Jihadist Fulani herdsmen reportedly attacked villagers in Nigeria's Plateau state on Friday, killing 10 Christians and burning down 100 homes.
International Christian Concern (ICC) reports the victims ranged in age from 4 to 86. Witnesses said the heavily armed attackers wore black clothing and shouted "Allahu Akbar" (Allah is the greatest) as they stormed the area.
"I lost my grandchildren for the sake of Christ," survivor Sibi Gara told ICC. Another survivor, who lost six family members in the attack said, "I slept outside on the street."
Nearly 700 people were displaced from their homes.
Nuhu Nga, public relations officer with the Miango Youth Development Association, released a statement Saturday on Facebook.
"This calculated attack was carried out by the Fulani herdsmen who intruded from the boundaries of Kaduna-Plateau. Eyewitnesses have it that the attackers came in mass to carry out this devilish acts," Nga wrote. "With deep sense of empathy, may God comfort us and bring an end to this evil against humanity. We equally condemn these killings and destruction of lives and properties by the known enemies "FULANI MILITIAS."
He added, "This renewed attack has once again obstructed the relative peace we were hoping that the various peace process authorities have engaged in would be consolidated. The incessant attack is also affecting our developmental strides as a people but with God on our side, we would come out stronger and achieve more as a people."
The attack came just days after the Biden administration announced it's dropping Nigeria from the U.S. religious freedom watchlist, even after thousands of Nigerian Christians were slaughtered over the past year.
CBN News has reported extensively on the radical Fulani Muslims targeting Christians.
Militants went on a rampage from Oct. 1-5, killing six Christians and leaving several others wounded during attacks on multiple villages in Nigeria's Plateau State.
In Kaduna state, 36 Christians were murdered during numerous attacks throughout the month of August.
Rev. Jacob Kwashi, Anglican bishop of Zonkwa Diocese, said the government has done nothing to correct this dire situation.
"We have never seen an evil government in this country like the one of today. The government is fully in support of the bloodshed in Nigeria. We are being killed just because we are not Muslims," Kwashi said. "These evil Fulani jihadists are enjoying the backing of the government to go about killing people, destroying their houses and farmlands, yet when we try to defend ourselves, the government will go about arresting our people. What kind of justice is this?"

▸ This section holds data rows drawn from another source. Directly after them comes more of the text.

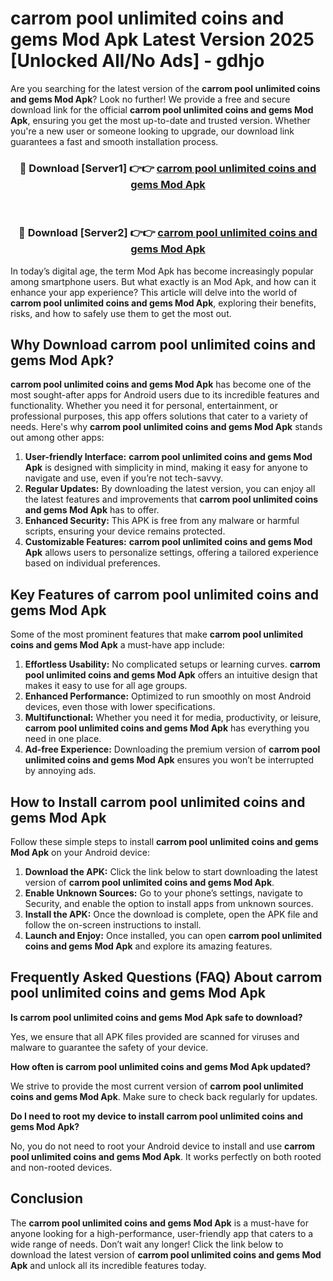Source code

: # carrom pool unlimited coins and gems Mod Apk Latest Version 2025 [Unlocked All/No Ads] - gdhjo

Are you searching for the latest version of the **carrom pool unlimited coins and gems Mod Apk**? Look no further! We provide a free and secure download link for the official **carrom pool unlimited coins and gems Mod Apk**, ensuring you get the most up-to-date and trusted version. Whether you're a new user or someone looking to upgrade, our download link guarantees a fast and smooth installation process.

<div align="center">
<h3>🔴 Download [Server1] 👉👉 <a href="https://apk-comot.site?title=carrom_pool_unlimited_coins_and_gems">carrom pool unlimited coins and gems Mod Apk</a></h3><br>
<h3>🔴 Download [Server2] 👉👉 <a href="https://apk-comot.site?title=carrom_pool_unlimited_coins_and_gems">carrom pool unlimited coins and gems Mod Apk</a></h3>
</div>

In today’s digital age, the term Mod Apk has become increasingly popular among smartphone users. But what exactly is an Mod Apk, and how can it enhance your app experience? This article will delve into the world of **carrom pool unlimited coins and gems Mod Apk**, exploring their benefits, risks, and how to safely use them to get the most out.

## Why Download carrom pool unlimited coins and gems Mod Apk?

**carrom pool unlimited coins and gems Mod Apk** has become one of the most sought-after apps for Android users due to its incredible features and functionality. Whether you need it for personal, entertainment, or professional purposes, this app offers solutions that cater to a variety of needs. Here's why **carrom pool unlimited coins and gems Mod Apk** stands out among other apps:

1. **User-friendly Interface:** **carrom pool unlimited coins and gems Mod Apk** is designed with simplicity in mind, making it easy for anyone to navigate and use, even if you’re not tech-savvy.
2. **Regular Updates:** By downloading the latest version, you can enjoy all the latest features and improvements that **carrom pool unlimited coins and gems Mod Apk** has to offer.
3. **Enhanced Security:** This APK is free from any malware or harmful scripts, ensuring your device remains protected.
4. **Customizable Features:** **carrom pool unlimited coins and gems Mod Apk** allows users to personalize settings, offering a tailored experience based on individual preferences.

## Key Features of carrom pool unlimited coins and gems Mod Apk

Some of the most prominent features that make **carrom pool unlimited coins and gems Mod Apk** a must-have app include:

1. **Effortless Usability:** No complicated setups or learning curves. **carrom pool unlimited coins and gems Mod Apk** offers an intuitive design that makes it easy to use for all age groups.
2. **Enhanced Performance:** Optimized to run smoothly on most Android devices, even those with lower specifications.
3. **Multifunctional:** Whether you need it for media, productivity, or leisure, **carrom pool unlimited coins and gems Mod Apk** has everything you need in one place.
4. **Ad-free Experience:** Downloading the premium version of **carrom pool unlimited coins and gems Mod Apk** ensures you won’t be interrupted by annoying ads.

## How to Install carrom pool unlimited coins and gems Mod Apk

Follow these simple steps to install **carrom pool unlimited coins and gems Mod Apk** on your Android device:

1. **Download the APK:** Click the link below to start downloading the latest version of **carrom pool unlimited coins and gems Mod Apk**.
2. **Enable Unknown Sources:** Go to your phone’s settings, navigate to Security, and enable the option to install apps from unknown sources.
3. **Install the APK:** Once the download is complete, open the APK file and follow the on-screen instructions to install.
4. **Launch and Enjoy:** Once installed, you can open **carrom pool unlimited coins and gems Mod Apk** and explore its amazing features.

## Frequently Asked Questions (FAQ) About carrom pool unlimited coins and gems Mod Apk

**Is carrom pool unlimited coins and gems Mod Apk safe to download?**

Yes, we ensure that all APK files provided are scanned for viruses and malware to guarantee the safety of your device.

**How often is carrom pool unlimited coins and gems Mod Apk updated?**

We strive to provide the most current version of **carrom pool unlimited coins and gems Mod Apk**. Make sure to check back regularly for updates.

**Do I need to root my device to install carrom pool unlimited coins and gems Mod Apk?**

No, you do not need to root your Android device to install and use **carrom pool unlimited coins and gems Mod Apk**. It works perfectly on both rooted and non-rooted devices.

## Conclusion

The **carrom pool unlimited coins and gems Mod Apk** is a must-have for anyone looking for a high-performance, user-friendly app that caters to a wide range of needs. Don’t wait any longer! Click the link below to download the latest version of **carrom pool unlimited coins and gems Mod Apk** and unlock all its incredible features today.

The Fulani herdsmen, also known as the Fulani militia, are often radical Muslims who target Christians in their relentless attacks on villages across the West African country.
They were early adopters of Islam, participating in holy wars, or jihads, in the 16th century that established them as a dominant social and economic force in Western Africa, according to WorldWatch Monitor.
Nigeria is ranked 9th on Open Doors' 2021 World Watch List of countries where Christians suffer the most persecution.